I compile something basic. Strip out unnecessary configs (no interest in my printer thinking it’s a CNC).

And…

  • Motion works
  • Hotend heats

We have success.

I loosely assemble everything and move on to the extruder.

disassemble the old extruder, grab the new one…

…and it doesn’t fit.

The filament tensioner is off.

Turns out:

  • I picked a mount with extra support (good idea)
  • But my extruder is a V2
  • The mount is for V1

Also—the holes don’t line up (likely because I’m on the Max model—less common, fewer parts available).

Sit. Stare. Fume. Sleep.

Next day:

I come back and brute-force it.

  • Drill out mounting holes (thankfully overbuilt, lots of plastic to work with)
  • Trim support with pliers
  • Heat up dental picks and melt custom holes where I need them

It’s janky.

It works.

(Later I jumped into Fusion to design my own mount—still WIP. Could’ve used Tinkercad, but I want to learn something more serious.)

Right now though:

I just need it to print well enough to print better parts.

Solid.

  • Found placement for BLTouch
  • Figured out fan layout

I have a plan.

Time to wire.

Lesson number 2

I mentioned earlier I needed to extend cables.

So I grab pliers, snip—

SPARK.

Always. Always always always check if the printer is powered on.

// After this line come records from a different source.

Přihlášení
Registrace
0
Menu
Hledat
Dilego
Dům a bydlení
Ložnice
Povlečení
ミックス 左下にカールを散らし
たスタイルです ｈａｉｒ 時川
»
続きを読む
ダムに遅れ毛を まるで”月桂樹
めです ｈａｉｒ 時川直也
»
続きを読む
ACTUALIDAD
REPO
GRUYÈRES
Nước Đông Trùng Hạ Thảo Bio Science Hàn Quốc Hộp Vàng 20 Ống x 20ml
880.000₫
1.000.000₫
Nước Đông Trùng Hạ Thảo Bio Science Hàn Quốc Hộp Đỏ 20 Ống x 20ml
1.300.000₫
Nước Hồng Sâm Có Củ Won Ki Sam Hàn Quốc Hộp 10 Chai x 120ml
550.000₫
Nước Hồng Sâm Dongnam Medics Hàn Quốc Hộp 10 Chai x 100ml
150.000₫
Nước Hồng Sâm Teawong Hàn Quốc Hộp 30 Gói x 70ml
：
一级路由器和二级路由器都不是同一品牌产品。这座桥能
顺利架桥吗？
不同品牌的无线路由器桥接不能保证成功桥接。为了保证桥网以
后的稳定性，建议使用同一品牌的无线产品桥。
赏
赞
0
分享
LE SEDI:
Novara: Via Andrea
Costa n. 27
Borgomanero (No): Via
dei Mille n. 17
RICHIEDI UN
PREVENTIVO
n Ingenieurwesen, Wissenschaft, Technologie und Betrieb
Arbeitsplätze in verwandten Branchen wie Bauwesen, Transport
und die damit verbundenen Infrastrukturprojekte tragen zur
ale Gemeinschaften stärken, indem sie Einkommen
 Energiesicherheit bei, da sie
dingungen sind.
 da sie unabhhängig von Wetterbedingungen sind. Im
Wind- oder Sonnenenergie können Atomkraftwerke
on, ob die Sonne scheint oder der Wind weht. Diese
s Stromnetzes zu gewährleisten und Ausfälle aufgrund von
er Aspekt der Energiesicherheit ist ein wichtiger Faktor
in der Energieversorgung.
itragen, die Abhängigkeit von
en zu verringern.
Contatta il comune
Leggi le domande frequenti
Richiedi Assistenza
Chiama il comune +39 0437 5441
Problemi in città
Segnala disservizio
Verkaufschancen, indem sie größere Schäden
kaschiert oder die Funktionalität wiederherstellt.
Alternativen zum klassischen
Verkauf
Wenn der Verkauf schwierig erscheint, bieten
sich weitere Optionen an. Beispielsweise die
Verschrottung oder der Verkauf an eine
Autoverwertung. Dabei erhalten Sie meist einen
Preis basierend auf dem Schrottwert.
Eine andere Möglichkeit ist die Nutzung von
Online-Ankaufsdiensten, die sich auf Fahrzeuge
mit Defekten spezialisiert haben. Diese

Hotend and thermistor lines are live (24V / 12V).

I got lucky:

  • Insulated grips
  • Didn’t shock myself

But sparks and smoke? Very real.

Thankfully—nothing seems damaged.

Power off.

  • Wire extruder
  • Wire fan
  • Wire thermistor
  • Install BLTouch

Boots fine. Firmware recognizes it. OctoPrint connects.

Probe self-tests—nice. Solid metal pin too.

I’m optimistic.

Then:

  • Probe moves wrong direction
  • Homing fails
  • BLTouch does… nothing

Back to:

Google → Reddit → AI → terminal commands

Sensor readings are… not right.

Then I notice:

The new cable is different.

I had reused the old one.

Try the new cable.

Nothing.

Back to old one → wiggle → works (mostly).

Google again:

  • New cable = configurable pins
  • Old cable = idiot-proof

(I can confirm: idiot-proof matters.)

I try rearranging pins…

Wrong config.

BLTouch smokes.

Cool.

Good thing I still have the old one.

Where things stand

Everything is wired and functional (mostly).

Next steps:

  • Clean cables
  • Close enclosures
  • Print better hardware

Current limitation

I have:

  • Working extruder
  • No part cooling

Luckily:

  • Printing PETG → tolerates low cooling
  • Can compensate with slower speeds

Half the printer is still exposed—but zip-tied enough to function.